Polynomial regression, like linear regression, uses the relationship between the variables x and y to find the best way to draw a line through the data points.

It might be ideal when your data points clearly will not fit a linear regression (a straight line through all data points).

In [None]:
# Creating polynomial regression for data sets(not applicable for linear regression)
import numpy
import matplotlib.pyplot as plt

x = [1,2,3,5,6,7,8,9,10,12,13,14,15,16,18,19,21,22]
y = [100,90,80,60,60,55,60,65,70,70,75,76,78,79,90,99,99,100]

mymodel = numpy.poly1d(numpy.polyfit(x, y, 3))

myline = numpy.linspace(1, 22, 100)

plt.scatter(x, y)
plt.plot(myline, mymodel(myline))
plt.show()

### **R-Squared**
R-squared measures the proportion of variance explained by the model.

It is important to know how well the relationship between the values of the x- and y-axis is, if there are no relationship the polynomial regression can not be used to predict anything.

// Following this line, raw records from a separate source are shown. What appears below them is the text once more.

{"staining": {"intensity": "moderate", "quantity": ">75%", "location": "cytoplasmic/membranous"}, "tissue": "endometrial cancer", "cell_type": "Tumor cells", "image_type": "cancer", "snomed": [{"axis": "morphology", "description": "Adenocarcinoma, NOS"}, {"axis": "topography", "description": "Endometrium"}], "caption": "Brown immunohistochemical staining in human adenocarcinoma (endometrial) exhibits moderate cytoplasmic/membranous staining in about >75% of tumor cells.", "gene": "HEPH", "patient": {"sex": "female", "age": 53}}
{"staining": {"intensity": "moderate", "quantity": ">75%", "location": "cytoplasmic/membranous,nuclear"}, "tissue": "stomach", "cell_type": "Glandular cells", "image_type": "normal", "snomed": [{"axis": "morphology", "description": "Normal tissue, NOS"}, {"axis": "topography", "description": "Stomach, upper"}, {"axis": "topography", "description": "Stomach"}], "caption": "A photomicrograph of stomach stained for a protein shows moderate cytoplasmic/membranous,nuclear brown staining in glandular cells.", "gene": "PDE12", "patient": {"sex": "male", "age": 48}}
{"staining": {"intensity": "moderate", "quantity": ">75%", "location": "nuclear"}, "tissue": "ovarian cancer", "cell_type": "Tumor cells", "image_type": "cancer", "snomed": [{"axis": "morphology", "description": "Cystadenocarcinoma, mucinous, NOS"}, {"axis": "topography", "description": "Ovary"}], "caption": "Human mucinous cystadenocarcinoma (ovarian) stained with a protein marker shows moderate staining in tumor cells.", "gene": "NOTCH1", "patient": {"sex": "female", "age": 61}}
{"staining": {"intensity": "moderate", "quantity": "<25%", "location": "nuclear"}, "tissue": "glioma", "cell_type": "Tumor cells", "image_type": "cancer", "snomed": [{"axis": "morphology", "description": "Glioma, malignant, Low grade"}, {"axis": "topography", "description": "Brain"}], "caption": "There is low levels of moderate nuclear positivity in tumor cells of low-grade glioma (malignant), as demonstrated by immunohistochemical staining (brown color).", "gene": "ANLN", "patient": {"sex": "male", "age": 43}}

*The r-squared value ranges from 0 to 1, where 0 means no relationship, and 1 means 100% related.*

However,

  - Higher R-squared doesn't always mean better model
  - Polynomial regression can overfit, especially with higher degrees
  - Need to balance between R-squared and model complexity

In [None]:
import numpy
from sklearn.metrics import r2_score

x = [1,2,3,5,6,7,8,9,10,12,13,14,15,16,18,19,21,22]
y = [100,90,80,60,60,55,60,65,70,70,75,76,78,79,90,99,99,100]

mymodel = numpy.poly1d(numpy.polyfit(x, y, 3))

print(r2_score(y, mymodel(x)))

# The result 0.94 shows that there is a very good relationship,
# and we can use polynomial regression in future predictions.

### **Prediction Using Models**

As we knew that, the model is somewhat best fit as polynomial regression since value is way closer to 1; we can use this model to predict the future y-values for corresponding x-values.

In [None]:
import numpy as np
import matplotlib.pyplot as plt
from sklearn.metrics import r2_score

x = [1,2,3,5,6,7,8,9,10,12,13,14,15,16,18,19,21,22]
y = [100,90,80,60,60,55,60,65,70,70,75,76,78,79,90,99,99,100]

mymodel = np.poly1d(np.polyfit(x, y, 3))

my_new_value = mymodel(17)
print(my_new_value)

myline = np.linspace(1, 22, 100)

plt.scatter(x, y)
plt.plot(myline, mymodel(myline))
# Add just one point to highlight the prediction
plt.scatter(17, my_new_value, color='red', s=100)  # red point, slightly larger size
plt.show()

### **Bad Fit (For Polynomial Regression)**
If you get a very low r-squared value(closer to 0), then it will be a bad fit.

Refer the example below for understanding.

In [None]:
import numpy
from sklearn.metrics import r2_score

x = [89,43,36,36,95,10,66,34,38,20,26,29,48,64,6,5,36,66,72,40]
y = [21,46,3,35,67,95,53,72,58,10,26,34,90,33,38,20,56,2,47,15]

mymodel = numpy.poly1d(numpy.polyfit(x, y, 3))

print(r2_score(y, mymodel(x))) # which is very low i.e close to zero.

myline = np.linspace(5, 95, 100)

plt.scatter(x, y)
plt.plot(myline, mymodel(myline))
plt.show()
# This plotted line doesnot signify any of the scattered plots in the given space.
# Thus, by evaluating the r-squared, we can determine if polynomial regression will be a good or bad fit for the given dataset.